Western Morning News
PLYMOUTH, UK — A Westcountry paramedic who molested an unconscious patient while taking her to hospital has been struck off for his “gross betrayal”.
Robert Steadman, 45, was seen by a colleague to repeatedly grope the 35-year-old woman during the journey from Bideford to North Devon District Hospital in Barnstaple.
He was cleared of sexual assault after a trial at Exeter Crown Court last April after telling the court the allegations were “ridiculous”. But the Health Professions Council found the paramedic had opened the woman’s legs to expose her thighs and touched her groin.
Steadman and ambulance driver Shelley Cornish had been called to a pub where the woman had collapsed in the toilet at 1.22am on February 14, 2009. Although it was Ms Cornish’s turn to act as the attendant in the back of the ambulance, Steadman told her that he would travel with her instead of acting as the driver.
Ms Cornish told how she saw in her rear view mirror the paramedic with his hands in the woman’s crotch area during the 17-minute drive to the hospital. She told the panel there was no clinical justification for Steadman’s actions, and she also saw that the woman’s thighs were exposed for at least part of the journey.

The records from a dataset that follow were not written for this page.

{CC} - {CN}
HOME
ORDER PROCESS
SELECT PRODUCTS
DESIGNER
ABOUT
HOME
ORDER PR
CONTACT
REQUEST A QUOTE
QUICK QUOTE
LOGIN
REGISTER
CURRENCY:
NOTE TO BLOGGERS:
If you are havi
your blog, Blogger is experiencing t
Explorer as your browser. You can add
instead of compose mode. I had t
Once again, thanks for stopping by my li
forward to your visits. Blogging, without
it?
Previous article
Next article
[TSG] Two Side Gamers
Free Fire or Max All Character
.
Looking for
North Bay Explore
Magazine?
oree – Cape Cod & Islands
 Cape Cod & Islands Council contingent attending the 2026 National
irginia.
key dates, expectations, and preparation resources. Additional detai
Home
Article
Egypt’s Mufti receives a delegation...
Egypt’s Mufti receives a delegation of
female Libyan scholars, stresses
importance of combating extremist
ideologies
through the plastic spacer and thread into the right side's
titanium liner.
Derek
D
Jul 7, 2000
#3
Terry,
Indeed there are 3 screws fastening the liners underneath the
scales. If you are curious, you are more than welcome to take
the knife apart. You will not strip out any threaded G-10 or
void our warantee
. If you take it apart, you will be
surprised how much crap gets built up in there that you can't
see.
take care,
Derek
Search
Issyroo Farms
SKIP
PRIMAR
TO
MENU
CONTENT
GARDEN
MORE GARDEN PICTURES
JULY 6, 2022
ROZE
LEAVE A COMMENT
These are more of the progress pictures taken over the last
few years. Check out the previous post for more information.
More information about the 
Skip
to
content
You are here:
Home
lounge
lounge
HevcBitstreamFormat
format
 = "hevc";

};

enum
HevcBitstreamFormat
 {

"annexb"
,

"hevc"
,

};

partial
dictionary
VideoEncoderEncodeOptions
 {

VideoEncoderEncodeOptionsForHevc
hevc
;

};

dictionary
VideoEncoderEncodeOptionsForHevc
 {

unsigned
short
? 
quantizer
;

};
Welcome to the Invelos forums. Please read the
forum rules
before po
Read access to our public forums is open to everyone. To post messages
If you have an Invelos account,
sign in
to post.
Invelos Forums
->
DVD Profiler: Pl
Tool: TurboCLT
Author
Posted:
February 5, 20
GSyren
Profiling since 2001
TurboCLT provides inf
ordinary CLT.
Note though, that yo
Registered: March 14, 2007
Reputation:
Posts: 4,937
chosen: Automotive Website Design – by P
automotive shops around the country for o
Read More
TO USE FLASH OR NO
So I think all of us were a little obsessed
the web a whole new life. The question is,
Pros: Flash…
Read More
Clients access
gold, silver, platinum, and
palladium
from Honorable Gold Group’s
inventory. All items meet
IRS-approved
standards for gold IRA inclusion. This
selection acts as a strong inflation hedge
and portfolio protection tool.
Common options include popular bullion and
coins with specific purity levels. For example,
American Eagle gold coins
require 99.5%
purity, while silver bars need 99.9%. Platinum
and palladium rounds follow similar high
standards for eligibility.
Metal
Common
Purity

As they approached the hospital, Steadman removed his hand from the woman’s crotch, stood up and then brought the patient’s knees back together and pulled the blanket back over her legs.
Steadman had claimed that he had needed to hold the woman’s legs to stop her breaking free from the straps during the journey. The paramedic also claimed he had been steadying the patient because of the movement of the ambulance and that she had kept rolling around.
Panel chairman William Nelson said that Ms Cornish’s evidence had been “truthful and reliable”.
“By contrast to the aforementioned witnesses, the panel found the evidence of Mr Steadman not only to be vague and unconvincing, but also to be unreliable in three important respects,” he said.
The panel rejected Steadman’s claims that the woman moved her legs, that he had to reposition her due to the ambulance’s movement, and that he had not wanted to drive because he was tired. It concluded that variations in his evidence arose “from an attempt by Mr Steadman to make his account more credible in the face of strong evidence rebutting his earlier claims”.
It ruled that the paramedic had inappropriately touched the patient in that he opened her legs and left her thighs exposed, he rested his arm and hand on her thigh and placed his hand in the area of her private parts on at least three separate occasions.
His actions were also found to be sexually motivated.
Steadman, of Tennacott Heights, Bideford, was sacked by South Western Ambulance Service NHS Trust after an investigation of the incident. He was later cleared of sexual assault in a court hearing, which relies on the criminal standard of proof, unlike the tribunal, which can find facts proved on the balance of probabilities.
After being told he had been found guilty of all the charges, the paramedic told the tribunal that his family would suffer hardship if he was to be banned from working.
But Mr Nelson told him: “The panel has concluded that the only sanction that will adequately protect the public and the reputation of the profession is a striking-off order. “Not only is such an order necessary, it is also proportionate.”